Michalek v. Michalek

Harvey, J.

Appeal from a judgment of the Supreme Court ordering equitable distribution of the parties’ *656marital property, entered March 27, 1984 in Montgomery County, upon a decision of the court at Trial Term (Crangle, J.), without a jury.

The parties’ marriage resulted in separation after about three years and divorce approximately two years thereafter. It was a childless marriage. In the proceedings, both parties stipulated that each would waive as against the other any claim for anything other than equitable distribution based upon agreed facts. Both parties were gainfully employed throughout the existence of the marriage and the husband earned roughly two thirds of their combined incomes. The parties stipulated that the total value of the marital property was $17,433, excluding benefits from defendant’s noncontributory, nonvested pension plan and including $4,000 of appreciation to certain unimproved real property separately owned by defendant. Trial Term concluded that the total marital property, less $500 attributable to plaintiffs inheritance separately awarded her, should be divided on the basis of one third to plaintiff and two thirds to defendant. Finding insufficient proof to support a present value calculation of defendant’s potential pension benefits, the court refused to consider any equitable distribution of that asset.

Plaintiff appeals, contending that she should have received at least 45% of the marital property as well as a share of defendant’s pension entitlement. Additionally, plaintiff contends that Trial Term erred in failing to consider the relevant factors set forth in Domestic Relations Law § 236 (B) (5) (d).

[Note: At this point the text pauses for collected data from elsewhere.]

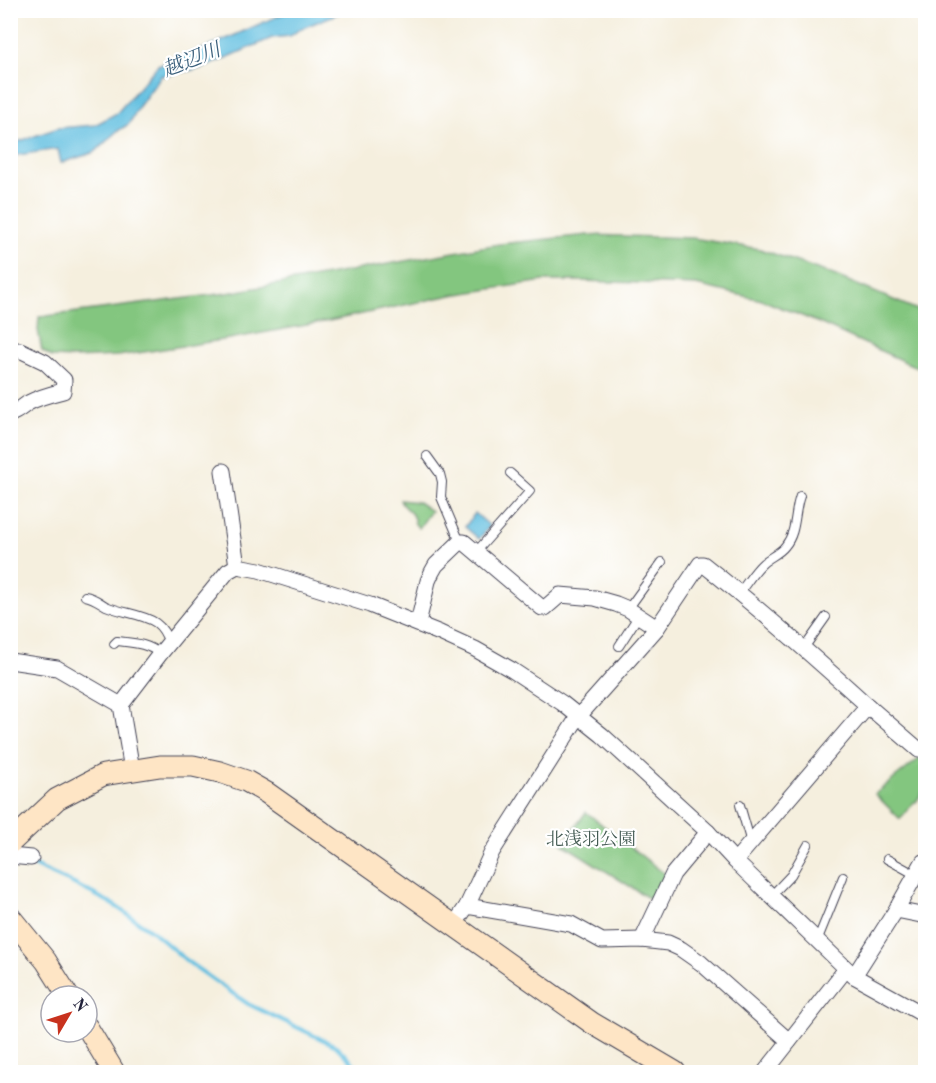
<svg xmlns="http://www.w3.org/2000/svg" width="936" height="1083" viewBox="0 0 936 1083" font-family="'Old Standard TT','Noto Serif JP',serif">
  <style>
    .green { fill: #83c67f; stroke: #52745d; stroke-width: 1.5 }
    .water { fill: #62bfe0; stroke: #42708e; stroke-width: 1.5 }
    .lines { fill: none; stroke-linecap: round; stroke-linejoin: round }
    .stream { stroke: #62bfe0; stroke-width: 4 }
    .lane-casing { stroke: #424153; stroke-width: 10 }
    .street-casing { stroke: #424153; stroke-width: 17 }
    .secondary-casing { stroke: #424153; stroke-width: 23 }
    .lane { stroke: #fff; stroke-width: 8 }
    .street { stroke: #fff; stroke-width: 15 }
    .secondary { stroke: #fee5c5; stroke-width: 21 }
    .labels { text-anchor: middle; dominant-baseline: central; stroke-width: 4.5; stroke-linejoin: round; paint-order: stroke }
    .park-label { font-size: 18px; fill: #445b53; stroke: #fff }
    .water-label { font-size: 20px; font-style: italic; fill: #3c617d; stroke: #fff }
  </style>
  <rect width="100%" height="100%" fill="#fff"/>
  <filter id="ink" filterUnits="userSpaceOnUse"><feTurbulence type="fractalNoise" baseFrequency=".0167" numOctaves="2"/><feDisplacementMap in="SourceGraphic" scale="12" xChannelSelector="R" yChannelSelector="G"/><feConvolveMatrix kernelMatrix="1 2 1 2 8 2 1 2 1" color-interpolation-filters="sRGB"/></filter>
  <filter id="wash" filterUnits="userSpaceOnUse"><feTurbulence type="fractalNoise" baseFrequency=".008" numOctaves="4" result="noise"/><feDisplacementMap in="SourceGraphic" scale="24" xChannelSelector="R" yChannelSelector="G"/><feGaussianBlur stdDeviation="1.35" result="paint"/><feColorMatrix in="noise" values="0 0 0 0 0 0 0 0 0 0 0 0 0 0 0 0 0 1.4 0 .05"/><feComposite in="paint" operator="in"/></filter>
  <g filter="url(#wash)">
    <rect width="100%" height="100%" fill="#f5efde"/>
    <g class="green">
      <polygon points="588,235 693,238 760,249 831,274 925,313 925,371 817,322 762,300 696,285 581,281 544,281 452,295 329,321 229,339 118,356 74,358 52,357 42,351 38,330 39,317 227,293 499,244"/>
      <path d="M 400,500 L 418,502 L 431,511 L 419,528 L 415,524 C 413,508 403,511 400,500 Z"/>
      <polygon points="925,754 925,789 916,802 914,802 900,819 875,794"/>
      <polygon points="586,812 666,875 653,901 563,844"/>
    </g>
    <g class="water">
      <polygon points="289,11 344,11 300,29 290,36 272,38 203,68 161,76 140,105 129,124 116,132 95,152 61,163 58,149 11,156 11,144 58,128 95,125 117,113 158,65 206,48"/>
      <polygon points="475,513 490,526 479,539 465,527"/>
    </g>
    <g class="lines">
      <polyline class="stream" points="30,864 70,882 111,903 153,932 188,962 248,1004 336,1046 362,1072"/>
    </g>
  </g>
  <g filter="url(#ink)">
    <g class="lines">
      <g class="lane-casing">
        <g id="lane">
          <polyline points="427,456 440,474 442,482 441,497 460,542"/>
          <polyline points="477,551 530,491 510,473"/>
          <path d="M 739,593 C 747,583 754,571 763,563 C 770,557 780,553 785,546 C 797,532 794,512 800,496"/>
          <path d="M 85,596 C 93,597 99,602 106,606 C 122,613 143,614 156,623 C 163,628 166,635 169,643"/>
          <polyline points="628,609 662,562"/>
          <path d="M 114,644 L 117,641 C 133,643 147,643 160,654"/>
          <polyline points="619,646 639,615"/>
          <polyline points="804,648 826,617"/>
          <polyline points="740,805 751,843"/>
          <polyline points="887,859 916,875"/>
          <polyline points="771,896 791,875 808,845"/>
          <polyline points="817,941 843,877"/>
        </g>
      </g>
      <g class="street-casing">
        <g id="street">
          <path d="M 10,351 L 20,350 L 45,362 L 64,380 L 63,391 C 51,394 39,397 28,403 C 22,407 18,412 10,414"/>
          <polyline points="223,471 237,566"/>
          <polyline points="418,623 428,581 432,572 436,565 460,542 464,542 542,608 545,608 560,595 595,598 616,604 628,609 657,628"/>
          <polyline points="10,661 57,668 121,705"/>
          <polyline points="132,770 121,705 160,654 228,571 237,566 259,570 370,605 440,633 475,649 512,670 562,703 602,735 708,832 735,861 854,976 926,1016"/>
          <polyline points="10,856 31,858"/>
          <polyline points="735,861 868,706 919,750 926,747"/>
          <polyline points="467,906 571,924 602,941 642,940 668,943 681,949 701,963 789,1041"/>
          <polyline points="896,910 926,916"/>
          <path d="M 454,925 L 467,906 L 492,852 L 578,717 L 657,628 L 700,564 L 703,564 C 760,609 814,657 868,706"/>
          <polyline points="642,940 673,874 708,832"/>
          <polyline points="854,976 896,910 923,862 926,862"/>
          <polyline points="765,1072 846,969"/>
        </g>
      </g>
      <g class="secondary-casing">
        <g id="secondary">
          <polyline points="10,843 57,799 103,775 160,766 193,766 220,772 246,781 267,793 592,1023 675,1072"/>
          <polyline points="10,917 46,961 68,996"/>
          <polyline points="87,1027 114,1072"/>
        </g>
      </g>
      <use href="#lane" class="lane"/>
      <use href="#street" class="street"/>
      <use href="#secondary" class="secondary"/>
    </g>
  </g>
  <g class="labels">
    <g class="park-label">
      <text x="591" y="840">北浅羽公園</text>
    </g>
    <g class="water-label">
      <text transform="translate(192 61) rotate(-22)">越辺川</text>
    </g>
  </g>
  <rect width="936" height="1083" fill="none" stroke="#fff" stroke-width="36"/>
  <g transform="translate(69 1014) rotate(51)"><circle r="28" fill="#ffffff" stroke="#a7a7b1" stroke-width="1.5"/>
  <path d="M0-4.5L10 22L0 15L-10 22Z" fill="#c8321e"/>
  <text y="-9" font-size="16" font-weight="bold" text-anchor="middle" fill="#22223b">N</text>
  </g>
</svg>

In making its determination, Trial Term considered the short duration of the marriage. It also found and considered the fact that the parties substantially pooled their earnings, thereby contributing financially to living expenses and property accretion in proportion to their earnings. There was no need for the court to consider Domestic Relations Law § 236 (B) (5) (d) (3), (5), (7) or (9) relating to the needs of a custodial parent, award of maintenance, liquidity of assets or an asset evaluation problem, respectively, because of prior stipulations made by the parties. A trial court is granted broad discretion in equitably apportioning the parties’ marital property (Forcucci v Forcucci, 83 AD2d 169, 171-172; see, Majauskas v Majauskas, 61 NY2d 481, 493-494). We do not find any abuse of that discretion in the instant case.

Although a pension interest is marital property subject to equitable distribution, notwithstanding the fact that it is noncontributory and not vested at the time of distribution *657(Reed v Reed, 93 AD2d 105, 110-111, appeal dismissed sub nom. Patricia R. v Thomas R., 59 NY2d 761), a pension interest cannot be divided where it is unvalued (Bizzarro v Bizzarro, 106 AD2d 690, 692). Thus, plaintiff has the burden, as the one seeking a portion of the pension interest, of establishing the value of said interest, usually by actuarial evidence, as well as evidence of the plan itself, establishing the pensioner’s rights (see, Rodgers v Rodgers, 98 AD2d 386, 392-393, appeal dismissed 62 NY2d 646; see also, Hirschfeld v Hirschfeld, 96 AD2d 473, appeal dismissed 60 NY2d 701). Plaintiff failed to introduce evidence of facts sufficient to form a basis for the computation set forth in her memorandum of law submitted after the close of the hearing.

Judgment affirmed, with costs. Kane, J. P., Main, Yesawich, Jr., Levine and Harvey, JJ., concur.